# Task instructions:
Where a line of the entries below includes the string "FTIR", count it. Give only the resulting number.

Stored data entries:
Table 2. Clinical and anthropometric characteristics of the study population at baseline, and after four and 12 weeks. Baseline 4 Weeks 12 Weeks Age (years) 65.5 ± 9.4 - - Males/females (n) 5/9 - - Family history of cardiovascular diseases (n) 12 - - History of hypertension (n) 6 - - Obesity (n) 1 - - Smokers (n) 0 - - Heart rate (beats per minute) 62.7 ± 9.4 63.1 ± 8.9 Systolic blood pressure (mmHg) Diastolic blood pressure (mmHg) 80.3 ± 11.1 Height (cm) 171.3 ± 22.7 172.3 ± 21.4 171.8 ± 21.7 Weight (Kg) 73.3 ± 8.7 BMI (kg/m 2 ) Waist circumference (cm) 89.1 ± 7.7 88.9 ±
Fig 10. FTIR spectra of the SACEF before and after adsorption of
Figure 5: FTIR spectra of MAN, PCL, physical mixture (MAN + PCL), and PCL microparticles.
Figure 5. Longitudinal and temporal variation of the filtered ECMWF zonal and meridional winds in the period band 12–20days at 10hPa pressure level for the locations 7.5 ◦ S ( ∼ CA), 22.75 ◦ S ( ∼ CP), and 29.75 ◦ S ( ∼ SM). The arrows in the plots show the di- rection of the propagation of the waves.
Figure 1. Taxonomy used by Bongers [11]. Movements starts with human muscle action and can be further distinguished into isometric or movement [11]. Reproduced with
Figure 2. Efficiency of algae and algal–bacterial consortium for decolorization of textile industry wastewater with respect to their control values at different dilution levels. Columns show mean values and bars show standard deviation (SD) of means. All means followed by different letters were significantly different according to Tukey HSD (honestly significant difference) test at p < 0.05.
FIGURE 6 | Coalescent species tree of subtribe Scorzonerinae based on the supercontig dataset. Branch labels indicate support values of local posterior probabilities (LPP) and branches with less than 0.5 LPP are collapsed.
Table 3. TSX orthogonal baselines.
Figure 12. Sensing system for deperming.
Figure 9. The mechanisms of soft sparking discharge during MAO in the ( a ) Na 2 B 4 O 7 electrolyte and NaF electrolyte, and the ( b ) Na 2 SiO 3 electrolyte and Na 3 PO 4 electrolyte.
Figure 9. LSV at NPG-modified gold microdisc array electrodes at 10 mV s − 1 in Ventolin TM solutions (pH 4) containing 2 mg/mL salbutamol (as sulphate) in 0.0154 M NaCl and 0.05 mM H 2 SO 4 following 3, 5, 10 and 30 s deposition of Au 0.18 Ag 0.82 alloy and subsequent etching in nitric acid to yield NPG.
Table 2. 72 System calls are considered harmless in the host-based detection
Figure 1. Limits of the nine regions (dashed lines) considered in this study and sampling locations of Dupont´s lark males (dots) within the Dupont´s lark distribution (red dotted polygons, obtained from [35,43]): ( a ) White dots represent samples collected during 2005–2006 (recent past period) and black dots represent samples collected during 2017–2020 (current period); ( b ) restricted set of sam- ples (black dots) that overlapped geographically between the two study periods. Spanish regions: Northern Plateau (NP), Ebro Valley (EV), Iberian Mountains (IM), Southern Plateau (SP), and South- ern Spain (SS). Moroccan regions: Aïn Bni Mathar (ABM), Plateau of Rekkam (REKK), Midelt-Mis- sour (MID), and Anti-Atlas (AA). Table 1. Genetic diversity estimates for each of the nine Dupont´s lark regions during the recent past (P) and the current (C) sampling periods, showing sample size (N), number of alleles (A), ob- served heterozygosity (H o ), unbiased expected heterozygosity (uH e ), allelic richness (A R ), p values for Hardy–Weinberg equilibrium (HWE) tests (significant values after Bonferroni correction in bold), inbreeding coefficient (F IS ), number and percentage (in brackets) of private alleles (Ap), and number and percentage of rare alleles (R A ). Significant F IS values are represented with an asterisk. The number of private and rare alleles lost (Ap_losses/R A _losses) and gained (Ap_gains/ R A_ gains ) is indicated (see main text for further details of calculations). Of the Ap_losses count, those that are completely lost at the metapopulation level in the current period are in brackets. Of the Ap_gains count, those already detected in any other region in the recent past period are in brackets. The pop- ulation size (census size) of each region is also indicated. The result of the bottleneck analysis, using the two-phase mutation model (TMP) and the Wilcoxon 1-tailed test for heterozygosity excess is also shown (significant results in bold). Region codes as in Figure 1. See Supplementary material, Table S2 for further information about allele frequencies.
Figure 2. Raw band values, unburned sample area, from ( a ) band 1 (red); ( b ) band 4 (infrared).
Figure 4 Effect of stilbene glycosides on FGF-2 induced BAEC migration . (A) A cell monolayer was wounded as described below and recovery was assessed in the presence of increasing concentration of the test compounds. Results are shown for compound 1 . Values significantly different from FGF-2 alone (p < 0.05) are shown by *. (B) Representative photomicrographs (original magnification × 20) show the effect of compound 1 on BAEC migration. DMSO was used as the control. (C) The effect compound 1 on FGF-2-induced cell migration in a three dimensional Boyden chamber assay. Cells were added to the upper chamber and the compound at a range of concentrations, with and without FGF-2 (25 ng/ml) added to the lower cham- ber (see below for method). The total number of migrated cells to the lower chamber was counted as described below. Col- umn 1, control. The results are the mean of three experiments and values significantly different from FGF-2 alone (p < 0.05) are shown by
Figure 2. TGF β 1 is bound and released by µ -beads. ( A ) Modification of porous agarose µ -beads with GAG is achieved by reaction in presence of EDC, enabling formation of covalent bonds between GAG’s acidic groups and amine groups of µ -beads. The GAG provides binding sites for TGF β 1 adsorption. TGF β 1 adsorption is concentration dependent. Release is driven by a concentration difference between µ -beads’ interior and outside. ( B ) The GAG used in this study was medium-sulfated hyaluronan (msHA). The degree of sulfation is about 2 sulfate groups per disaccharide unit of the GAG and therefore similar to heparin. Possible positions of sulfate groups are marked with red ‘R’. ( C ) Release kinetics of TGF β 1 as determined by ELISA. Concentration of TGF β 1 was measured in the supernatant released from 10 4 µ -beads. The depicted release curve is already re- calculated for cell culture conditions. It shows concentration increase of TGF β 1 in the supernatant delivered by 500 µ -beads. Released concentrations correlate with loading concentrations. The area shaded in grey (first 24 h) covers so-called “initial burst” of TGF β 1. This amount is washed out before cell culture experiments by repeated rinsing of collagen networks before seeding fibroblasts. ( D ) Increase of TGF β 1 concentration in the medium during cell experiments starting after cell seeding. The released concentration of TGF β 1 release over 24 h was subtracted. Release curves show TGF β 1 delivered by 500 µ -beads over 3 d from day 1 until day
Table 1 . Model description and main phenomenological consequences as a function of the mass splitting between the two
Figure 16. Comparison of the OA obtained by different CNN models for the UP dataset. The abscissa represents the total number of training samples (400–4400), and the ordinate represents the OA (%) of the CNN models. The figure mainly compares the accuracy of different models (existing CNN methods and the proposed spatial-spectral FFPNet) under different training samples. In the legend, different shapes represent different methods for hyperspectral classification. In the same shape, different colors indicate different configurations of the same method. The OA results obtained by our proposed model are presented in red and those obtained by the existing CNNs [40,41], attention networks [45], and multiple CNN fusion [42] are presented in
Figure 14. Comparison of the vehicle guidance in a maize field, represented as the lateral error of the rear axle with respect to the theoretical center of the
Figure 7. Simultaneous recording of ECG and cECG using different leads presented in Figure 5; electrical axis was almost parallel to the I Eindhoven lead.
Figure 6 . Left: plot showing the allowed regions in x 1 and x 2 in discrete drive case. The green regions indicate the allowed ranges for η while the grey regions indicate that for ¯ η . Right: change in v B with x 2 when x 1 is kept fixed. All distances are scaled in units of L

# Result of this task:
2